This workshop introduces students to two foundational techniques in Machine Learning preprocessing and dimensionality reduction:

  • Min-Max Normalization
  • Principal Component Analysis (PCA)

Using a real-world housing dataset, students will first normalize all numerical features to ensure fair comparison and proper scaling. They will then extend their analysis by applying PCA to identify the most important underlying structure in the data.

This workshop is designed for active learning, collaborative coding, and reflective thinking.


🧠 Topics Covered

1️⃣ Min-Max Normalization

  • Linear feature scaling
  • Implementation from scratch
  • Handling edge cases (e.g., constant columns)
  • Why normalization matters for ML algorithms (KNN, regression, neural networks)
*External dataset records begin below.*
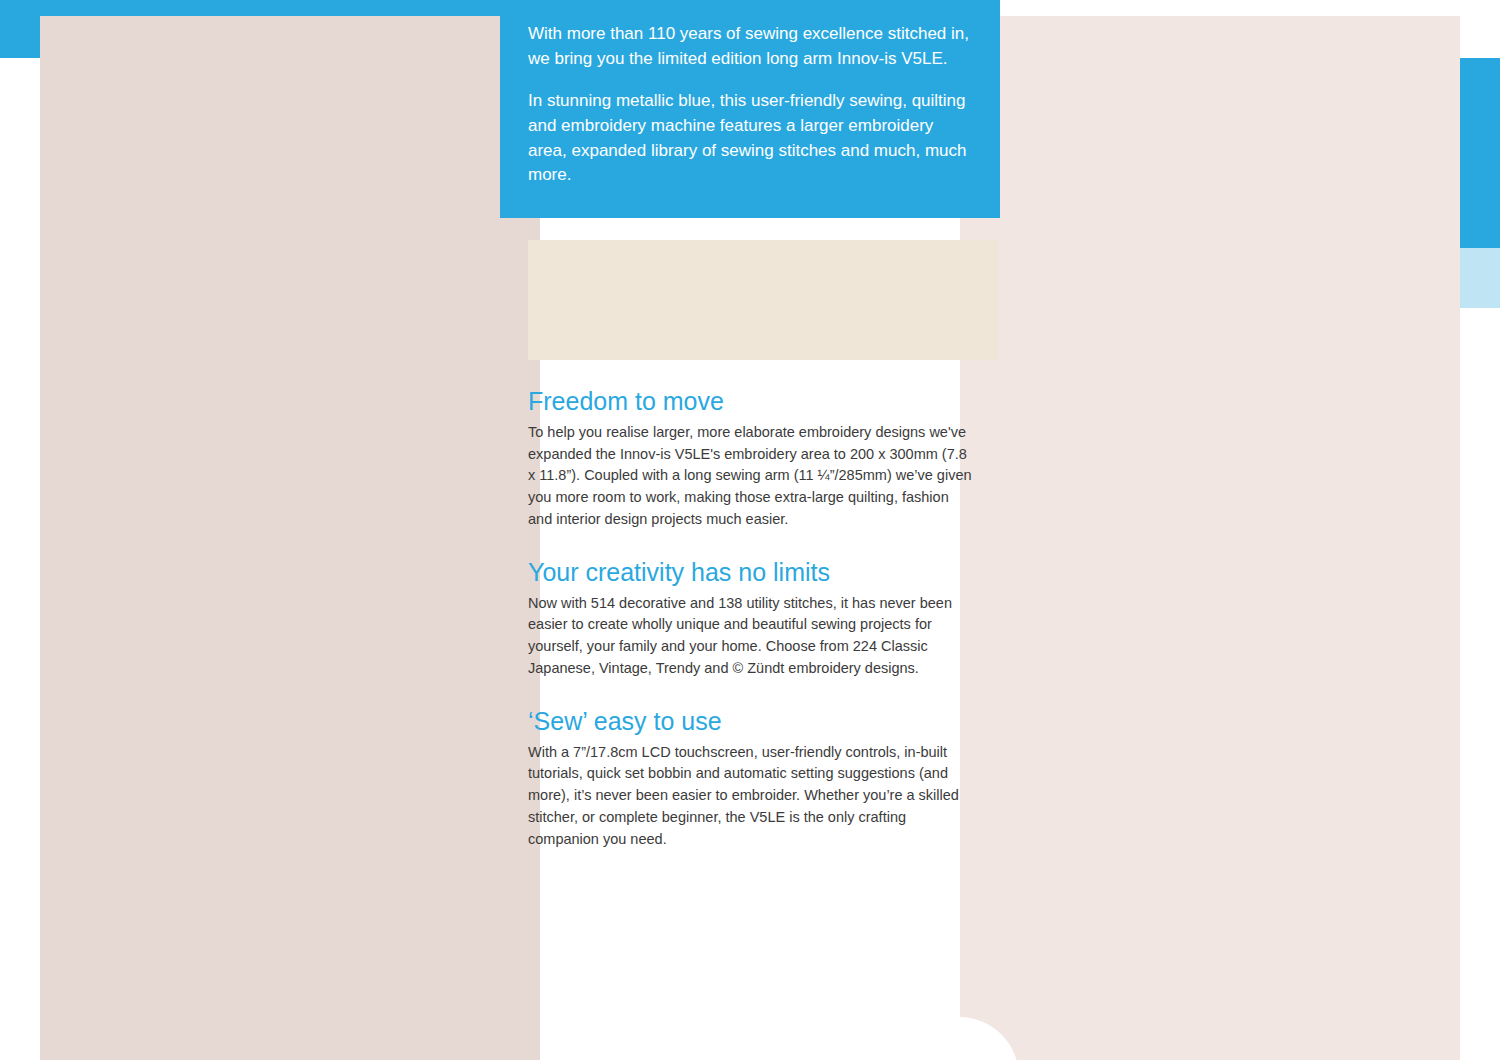With more than 110 years of sewing excellence stitched in, we bring you the limited edition long arm Innov-is V5LE.
In stunning metallic blue, this user-friendly sewing, quilting and embroidery machine features a larger embroidery area, expanded library of sewing stitches and much, much more.
Freedom to move
To help you realise larger, more elaborate embroidery designs we've expanded the Innov-is V5LE's embroidery area to 200 x 300mm (7.8 x 11.8”). Coupled with a long sewing arm (11 ¼”/285mm) we’ve given you more room to work, making those extra-large quilting, fashion and interior design projects much easier.
Your creativity has no limits
Now with 514 decorative and 138 utility stitches, it has never been easier to create wholly unique and beautiful sewing projects for yourself, your family and your home. Choose from 224 Classic Japanese, Vintage, Trendy and © Zündt embroidery designs.
‘Sew’ easy to use
With a 7”/17.8cm LCD touchscreen, user-friendly controls, in-built tutorials, quick set bobbin and automatic setting suggestions (and more), it’s never been easier to embroider. Whether you’re a skilled stitcher, or complete beginner, the V5LE is the only crafting companion you need.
2️⃣ Principal Component Analysis (PCA)

  • Variance maximization
  • Eigenvectors and eigenvalues (conceptual level)
  • Dimensionality reduction
  • Interpreting principal components
  • Relating principal components to a target variable

🎯 Expected Learning Outcomes

By the end of this workshop, students should be able to:

  • Implement Min-Max normalization across all numerical features of a dataset.
  • Explain why feature scaling is necessary before applying PCA.
  • Apply PCA to a normalized housing dataset.
  • Determine how many principal components explain ≥ 90% of the variance.
  • Interpret feature loadings and relate principal components to a target variable.
  • Critically evaluate code implementation through structured “talking points.”

🧩 Summary of Activity

Step 1: Normalize the Housing Dataset

Students implement Min-Max normalization manually on all relevant numerical features.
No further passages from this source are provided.